Work instructions — Look through the data below and extract, unchanged, the lines from the one that contains "reasonable needs." to the one that contains "of the vessels, a", both included.

Records shown —
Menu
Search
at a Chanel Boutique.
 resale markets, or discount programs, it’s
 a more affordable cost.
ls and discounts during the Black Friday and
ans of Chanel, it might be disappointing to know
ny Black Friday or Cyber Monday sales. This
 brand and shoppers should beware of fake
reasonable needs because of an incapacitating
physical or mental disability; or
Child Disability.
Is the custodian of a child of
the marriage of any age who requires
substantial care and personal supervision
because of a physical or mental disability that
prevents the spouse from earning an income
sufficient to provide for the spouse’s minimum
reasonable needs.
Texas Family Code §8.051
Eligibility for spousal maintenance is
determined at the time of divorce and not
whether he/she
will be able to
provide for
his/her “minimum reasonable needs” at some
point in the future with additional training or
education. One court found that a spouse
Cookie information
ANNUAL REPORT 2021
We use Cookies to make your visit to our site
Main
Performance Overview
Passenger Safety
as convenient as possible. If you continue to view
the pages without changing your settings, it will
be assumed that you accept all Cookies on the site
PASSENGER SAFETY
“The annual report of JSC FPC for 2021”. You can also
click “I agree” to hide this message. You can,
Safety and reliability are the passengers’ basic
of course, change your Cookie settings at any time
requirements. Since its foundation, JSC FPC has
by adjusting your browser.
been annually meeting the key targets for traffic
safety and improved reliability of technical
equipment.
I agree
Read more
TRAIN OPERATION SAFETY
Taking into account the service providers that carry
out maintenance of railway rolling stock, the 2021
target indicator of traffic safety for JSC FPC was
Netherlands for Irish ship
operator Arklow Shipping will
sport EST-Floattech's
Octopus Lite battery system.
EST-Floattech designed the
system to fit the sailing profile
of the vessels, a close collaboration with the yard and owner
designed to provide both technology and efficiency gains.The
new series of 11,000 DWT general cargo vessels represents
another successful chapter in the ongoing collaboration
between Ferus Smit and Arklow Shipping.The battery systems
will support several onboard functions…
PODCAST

Answer below —
reasonable needs.
Texas Family Code §8.051
Eligibility for spousal maintenance is
determined at the time of divorce and not
whether he/she
will be able to
provide for
his/her “minimum reasonable needs” at some
point in the future with additional training or
education. One court found that a spouse
Cookie information
ANNUAL REPORT 2021
We use Cookies to make your visit to our site
Main
Performance Overview
Passenger Safety
as convenient as possible. If you continue to view
the pages without changing your settings, it will
be assumed that you accept all Cookies on the site
PASSENGER SAFETY
“The annual report of JSC FPC for 2021”. You can also
click “I agree” to hide this message. You can,
Safety and reliability are the passengers’ basic
of course, change your Cookie settings at any time
requirements. Since its foundation, JSC FPC has
by adjusting your browser.
been annually meeting the key targets for traffic
safety and improved reliability of technical
equipment.
I agree
Read more
TRAIN OPERATION SAFETY
Taking into account the service providers that carry
out maintenance of railway rolling stock, the 2021
target indicator of traffic safety for JSC FPC was
Netherlands for Irish ship
operator Arklow Shipping will
sport EST-Floattech's
Octopus Lite battery system.
EST-Floattech designed the
system to fit the sailing profile
of the vessels, a close collaboration with the yard and owner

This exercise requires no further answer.